The biggest gains for those in popular cities for overseas investment come for those who already own existing property. With demand soaring, homeowners can stand to make a profit off the market. The demand also encourages growth, driving developers to break new ground for both residential and commercial buildings, creating a stronger economy for the region.

However, one of the most disturbing trends is how this type of demand can force prices sky high, all while the local population’s income and status remains the same – a trend that has been particularly striking in Vancouver’s housing market. Buying houses, as a result of that foreign demand, can become impossible for the native population, turning ownership of a home into a luxury rather than an expectation. That forces them to turn towards renting, which in turn creates a rise in rents due to the demand. In a way, international real estate has the potential to create new housing bubbles that can quickly spiral out of control.

Australia, United Kingdom Pave Way for Market Protection

While foreign investment has saved cities like Miami from the housing crisis, thanks to cheap foreclosed properties, all it takes is something like the dollar strengthening to threaten to push all that money elsewhere, leaving cities with a foreign-funded bubble ready to burst.

The government of China is cracking down on smuggling currency out of the country. By law, Chinese residents cannot exchange more than $50,000 in foreign currency per year. Considering Chinese investors alone spent $28.6 billion in 2014 on real estate in America, with an average sale cost of $590,826, that would seem to make most of these luxury purchases done with illicit funds. To further enforce its currency exchange law, the Chinese government has moved to replace corrupt officials who allow money smuggling to happen, along with attempting to recover offshore assets, including luxury foreign properties.

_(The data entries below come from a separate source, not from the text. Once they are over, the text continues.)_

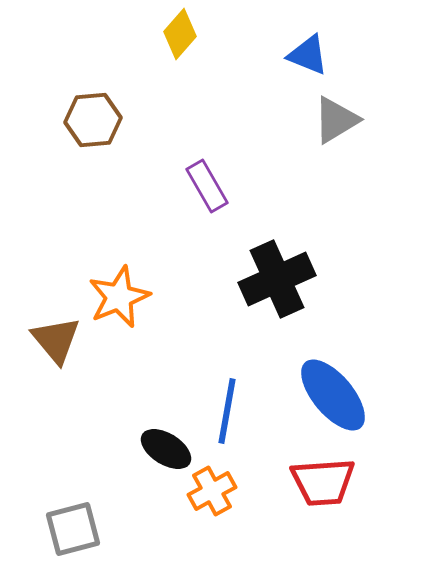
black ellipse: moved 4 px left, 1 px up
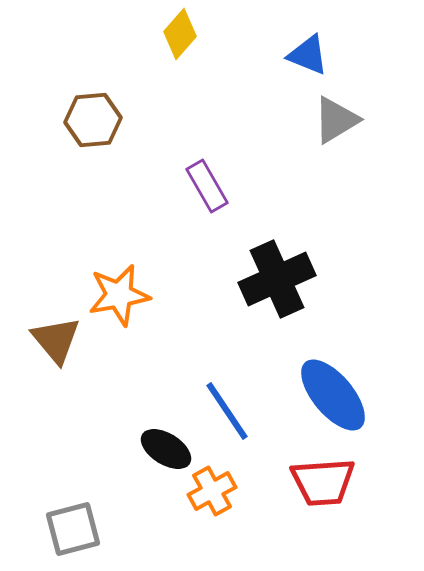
orange star: moved 2 px up; rotated 12 degrees clockwise
blue line: rotated 44 degrees counterclockwise
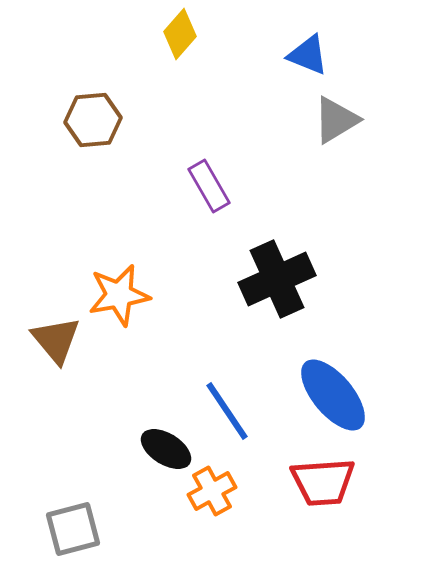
purple rectangle: moved 2 px right
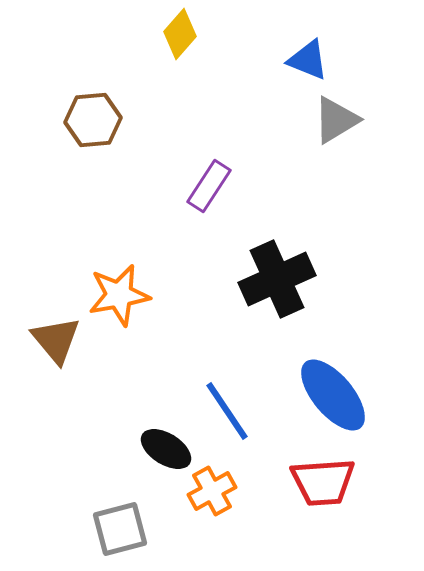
blue triangle: moved 5 px down
purple rectangle: rotated 63 degrees clockwise
gray square: moved 47 px right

In addition, other countries have lashed back at the substantial foreign investments. Australia has developed plans to impose a tax on foreign property buyers after Chinese investment in Australian real estate grew by 60 percent last year. The United Kingdom has also made similar changes over the past three years to protect their own markets. A Change.org petition, which asked the Canadian government to protect its citizens from the byproducts of international investing, garnered 25,000 signatures.

In 2011, Chuck Schumer, a senior senator from New York, introduced a bill that would grant foreign investors a three-year visa for investing $500,000 in a home and living there for 180 days, in order to force investors to pay federal and property taxes. The bill didn’t make it to the floor.